*Records to process*.
▬▬▬

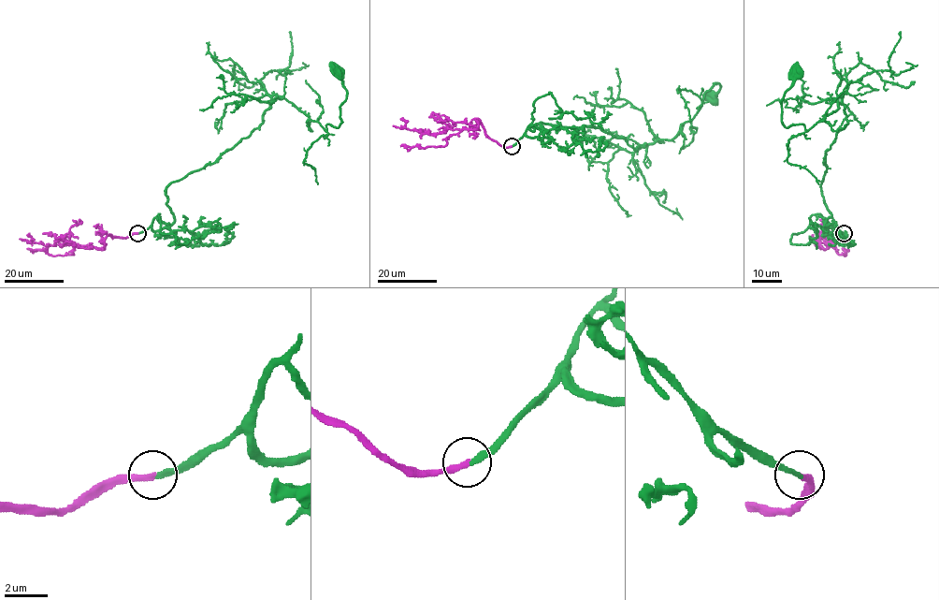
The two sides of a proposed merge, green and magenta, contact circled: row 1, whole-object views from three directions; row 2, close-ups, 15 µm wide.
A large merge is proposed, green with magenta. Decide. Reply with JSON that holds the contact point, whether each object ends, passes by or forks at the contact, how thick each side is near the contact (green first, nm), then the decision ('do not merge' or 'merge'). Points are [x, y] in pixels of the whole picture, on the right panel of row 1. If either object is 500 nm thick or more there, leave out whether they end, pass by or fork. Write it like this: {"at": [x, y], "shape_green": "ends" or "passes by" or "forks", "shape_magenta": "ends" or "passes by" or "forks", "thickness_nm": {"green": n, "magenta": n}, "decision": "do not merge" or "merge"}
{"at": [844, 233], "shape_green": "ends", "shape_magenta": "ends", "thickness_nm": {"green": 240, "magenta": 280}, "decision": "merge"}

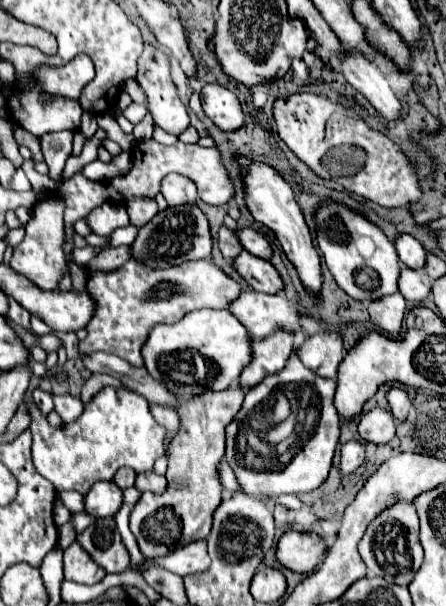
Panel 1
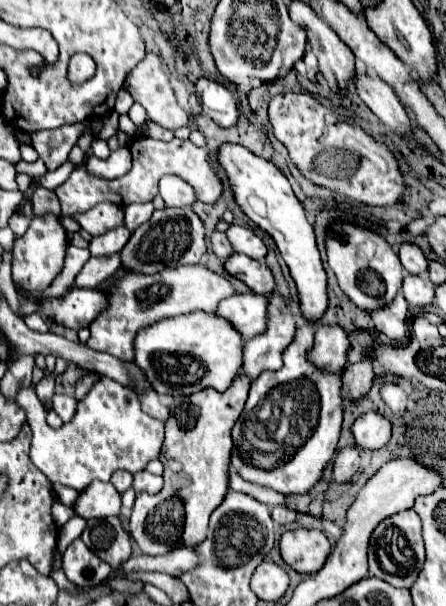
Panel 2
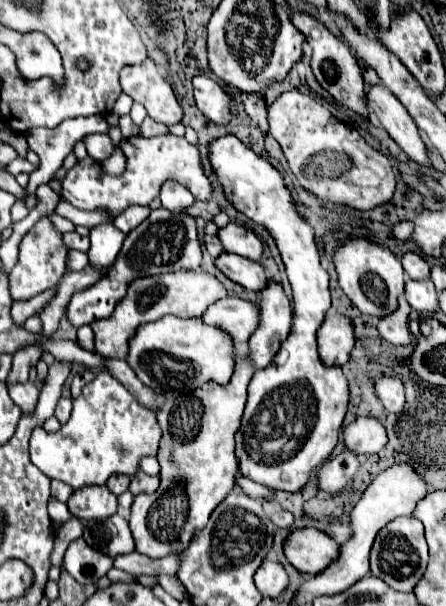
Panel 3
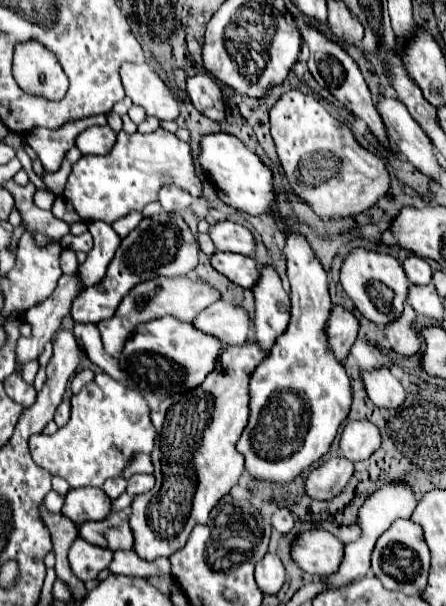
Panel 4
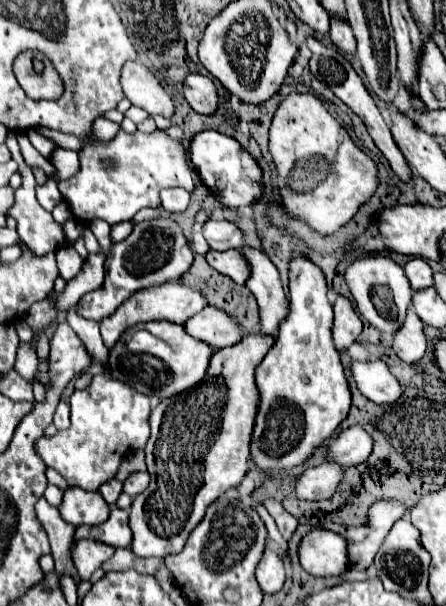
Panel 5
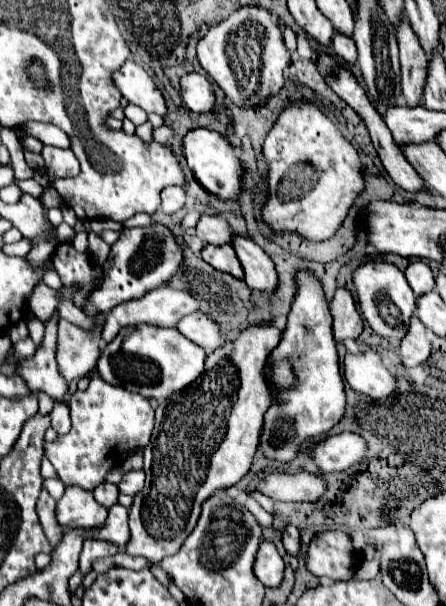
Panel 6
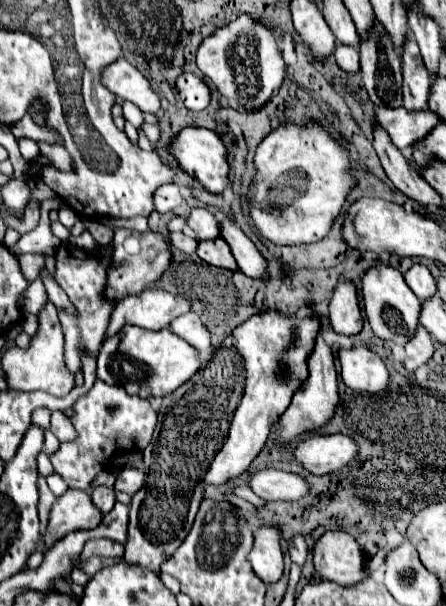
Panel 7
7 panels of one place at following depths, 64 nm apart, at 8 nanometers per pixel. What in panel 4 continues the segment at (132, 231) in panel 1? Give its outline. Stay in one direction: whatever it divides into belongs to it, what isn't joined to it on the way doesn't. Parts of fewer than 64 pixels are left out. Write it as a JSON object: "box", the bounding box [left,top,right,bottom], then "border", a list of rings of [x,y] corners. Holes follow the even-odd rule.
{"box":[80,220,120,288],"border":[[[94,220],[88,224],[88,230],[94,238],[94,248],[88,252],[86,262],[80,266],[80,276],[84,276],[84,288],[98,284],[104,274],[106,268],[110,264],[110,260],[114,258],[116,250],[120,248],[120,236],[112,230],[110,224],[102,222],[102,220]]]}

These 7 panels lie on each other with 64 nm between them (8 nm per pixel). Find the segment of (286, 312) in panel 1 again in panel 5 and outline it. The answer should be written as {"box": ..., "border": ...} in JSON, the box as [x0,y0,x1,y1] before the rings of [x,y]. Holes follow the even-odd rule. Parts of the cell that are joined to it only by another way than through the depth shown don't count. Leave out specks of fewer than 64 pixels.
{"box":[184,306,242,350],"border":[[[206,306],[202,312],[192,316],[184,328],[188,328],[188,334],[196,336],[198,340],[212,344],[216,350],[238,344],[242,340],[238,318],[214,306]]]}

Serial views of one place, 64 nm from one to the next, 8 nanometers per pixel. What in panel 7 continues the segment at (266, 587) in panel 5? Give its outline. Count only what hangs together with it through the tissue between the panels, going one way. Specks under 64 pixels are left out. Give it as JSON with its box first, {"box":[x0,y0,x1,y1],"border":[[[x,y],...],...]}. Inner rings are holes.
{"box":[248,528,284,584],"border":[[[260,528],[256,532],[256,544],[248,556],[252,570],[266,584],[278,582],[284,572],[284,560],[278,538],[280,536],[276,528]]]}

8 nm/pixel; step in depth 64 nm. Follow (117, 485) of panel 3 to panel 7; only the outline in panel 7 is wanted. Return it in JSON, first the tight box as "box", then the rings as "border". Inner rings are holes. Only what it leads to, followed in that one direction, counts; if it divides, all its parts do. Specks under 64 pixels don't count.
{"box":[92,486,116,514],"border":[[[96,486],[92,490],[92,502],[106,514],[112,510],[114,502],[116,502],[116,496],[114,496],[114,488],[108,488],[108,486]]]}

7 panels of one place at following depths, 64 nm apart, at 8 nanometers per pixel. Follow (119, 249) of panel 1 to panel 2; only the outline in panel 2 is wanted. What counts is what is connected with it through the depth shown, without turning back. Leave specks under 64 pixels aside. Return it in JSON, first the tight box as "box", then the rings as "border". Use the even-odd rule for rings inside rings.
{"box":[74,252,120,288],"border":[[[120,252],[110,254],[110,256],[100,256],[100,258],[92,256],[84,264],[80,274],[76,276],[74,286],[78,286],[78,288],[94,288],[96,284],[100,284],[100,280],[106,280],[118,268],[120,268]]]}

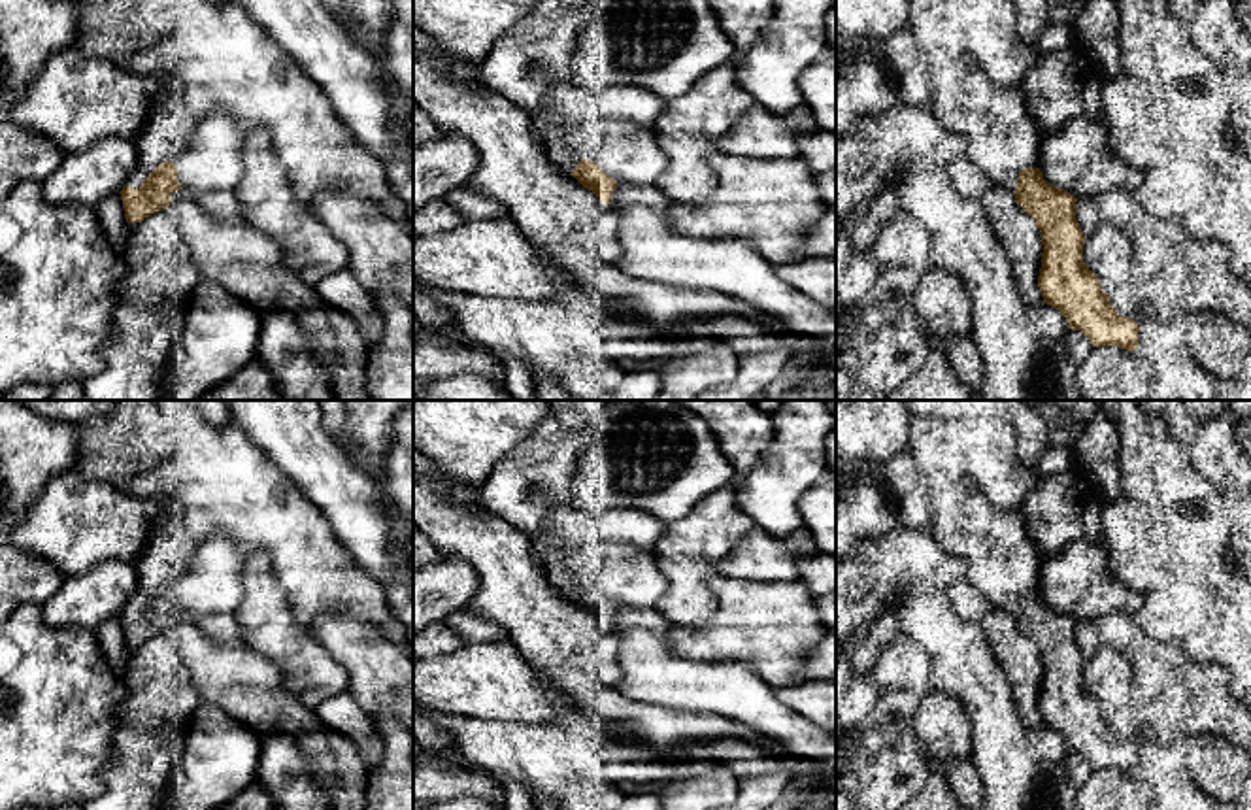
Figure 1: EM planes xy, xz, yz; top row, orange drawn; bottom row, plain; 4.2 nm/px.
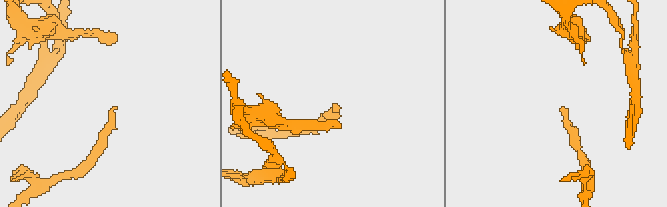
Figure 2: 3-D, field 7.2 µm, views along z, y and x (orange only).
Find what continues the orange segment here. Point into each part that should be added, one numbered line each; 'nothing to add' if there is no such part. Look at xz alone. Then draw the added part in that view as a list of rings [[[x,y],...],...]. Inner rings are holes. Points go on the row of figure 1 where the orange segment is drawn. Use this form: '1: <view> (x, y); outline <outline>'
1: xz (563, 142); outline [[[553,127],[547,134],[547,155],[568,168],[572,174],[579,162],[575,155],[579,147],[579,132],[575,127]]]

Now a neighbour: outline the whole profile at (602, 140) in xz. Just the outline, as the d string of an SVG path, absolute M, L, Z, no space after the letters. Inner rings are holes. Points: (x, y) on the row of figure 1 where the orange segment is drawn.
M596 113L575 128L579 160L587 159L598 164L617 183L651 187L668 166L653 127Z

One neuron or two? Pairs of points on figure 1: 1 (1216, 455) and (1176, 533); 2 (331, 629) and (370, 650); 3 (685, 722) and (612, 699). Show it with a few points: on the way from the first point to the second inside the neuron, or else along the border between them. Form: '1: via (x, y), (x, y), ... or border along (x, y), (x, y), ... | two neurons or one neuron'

▬▬▬

Output every entry above verbatim, but leave out the pictures.

*Solution for this exercise*.
The two sides of a proposed merge, green and magenta, contact circled: row 1, whole-object views from three directions; row 2, close-ups, 15 µm wide.
A large merge is proposed, green with magenta. Decide. Reply with JSON that holds the contact point, whether each object ends, passes by or forks at the contact, how thick each side is near the contact (green first, nm), then the decision ('do not merge' or 'merge'). Points are [x, y] in pixels of the whole picture, on the right panel of row 1. If either object is 500 nm thick or more there, leave out whether they end, pass by or fork. Write it like this: {"at": [x, y], "shape_green": "ends" or "passes by" or "forks", "shape_magenta": "ends" or "passes by" or "forks", "thickness_nm": {"green": n, "magenta": n}, "decision": "do not merge" or "merge"}
{"at": [844, 233], "shape_green": "ends", "shape_magenta": "ends", "thickness_nm": {"green": 240, "magenta": 280}, "decision": "merge"}

Panel 1
Panel 2
Panel 3
Panel 4
Panel 5
Panel 6
Panel 7
7 panels of one place at following depths, 64 nm apart, at 8 nanometers per pixel. What in panel 4 continues the segment at (132, 231) in panel 1? Give its outline. Stay in one direction: whatever it divides into belongs to it, what isn't joined to it on the way doesn't. Parts of fewer than 64 pixels are left out. Write it as a JSON object: "box", the bounding box [left,top,right,bottom], then "border", a list of rings of [x,y] corners. Holes follow the even-odd rule.
{"box":[80,220,120,288],"border":[[[94,220],[88,224],[88,230],[94,238],[94,248],[88,252],[86,262],[80,266],[80,276],[84,276],[84,288],[98,284],[104,274],[106,268],[110,264],[110,260],[114,258],[116,250],[120,248],[120,236],[112,230],[110,224],[102,222],[102,220]]]}

These 7 panels lie on each other with 64 nm between them (8 nm per pixel). Find the segment of (286, 312) in panel 1 again in panel 5 and outline it. The answer should be written as {"box": ..., "border": ...} in JSON, the box as [x0,y0,x1,y1] before the rings of [x,y]. Holes follow the even-odd rule. Parts of the cell that are joined to it only by another way than through the depth shown don't count. Leave out specks of fewer than 64 pixels.
{"box":[184,306,242,350],"border":[[[206,306],[202,312],[192,316],[184,328],[188,328],[188,334],[196,336],[198,340],[212,344],[216,350],[238,344],[242,340],[238,318],[214,306]]]}

Serial views of one place, 64 nm from one to the next, 8 nanometers per pixel. What in panel 7 continues the segment at (266, 587) in panel 5? Give its outline. Count only what hangs together with it through the tissue between the panels, going one way. Specks under 64 pixels are left out. Give it as JSON with its box first, {"box":[x0,y0,x1,y1],"border":[[[x,y],...],...]}. Inner rings are holes.
{"box":[248,528,284,584],"border":[[[260,528],[256,532],[256,544],[248,556],[252,570],[266,584],[278,582],[284,572],[284,560],[278,538],[280,536],[276,528]]]}

8 nm/pixel; step in depth 64 nm. Follow (117, 485) of panel 3 to panel 7; only the outline in panel 7 is wanted. Return it in JSON, first the tight box as "box", then the rings as "border". Inner rings are holes. Only what it leads to, followed in that one direction, counts; if it divides, all its parts do. Specks under 64 pixels don't count.
{"box":[92,486,116,514],"border":[[[96,486],[92,490],[92,502],[106,514],[112,510],[114,502],[116,502],[116,496],[114,496],[114,488],[108,488],[108,486]]]}

7 panels of one place at following depths, 64 nm apart, at 8 nanometers per pixel. Follow (119, 249) of panel 1 to panel 2; only the outline in panel 2 is wanted. What counts is what is connected with it through the depth shown, without turning back. Leave specks under 64 pixels aside. Return it in JSON, first the tight box as "box", then the rings as "border". Use the even-odd rule for rings inside rings.
{"box":[74,252,120,288],"border":[[[120,252],[110,254],[110,256],[100,256],[100,258],[92,256],[84,264],[80,274],[76,276],[74,286],[78,286],[78,288],[94,288],[96,284],[100,284],[100,280],[106,280],[118,268],[120,268]]]}

Figure 1: EM planes xy, xz, yz; top row, orange drawn; bottom row, plain; 4.2 nm/px.
Figure 2: 3-D, field 7.2 µm, views along z, y and x (orange only).
Find what continues the orange segment here. Point into each part that should be added, one numbered line each; 'nothing to add' if there is no such part. Look at xz alone. Then draw the added part in that view as a list of rings [[[x,y],...],...]. Inner rings are holes. Points go on the row of figure 1 where the orange segment is drawn. Use this form: '1: <view> (x, y); outline <outline>'
1: xz (563, 142); outline [[[553,127],[547,134],[547,155],[568,168],[572,174],[579,162],[575,155],[579,147],[579,132],[575,127]]]

Now a neighbour: outline the whole profile at (602, 140) in xz. Just the outline, as the d string of an SVG path, absolute M, L, Z, no space after the letters. Inner rings are holes. Points: (x, y) on the row of figure 1 where the orange segment is drawn.
M596 113L575 128L579 160L587 159L598 164L617 183L651 187L668 166L653 127Z

One neuron or two? Pairs of points on figure 1: 1 (1216, 455) and (1176, 533); 2 (331, 629) and (370, 650); 3 (685, 722) and (612, 699). Show it with a few points: on the way from the first point to the second inside the neuron, or else along the border between them. Form: '1: via (x, y), (x, y), ... or border along (x, y), (x, y), ... | two neurons or one neuron'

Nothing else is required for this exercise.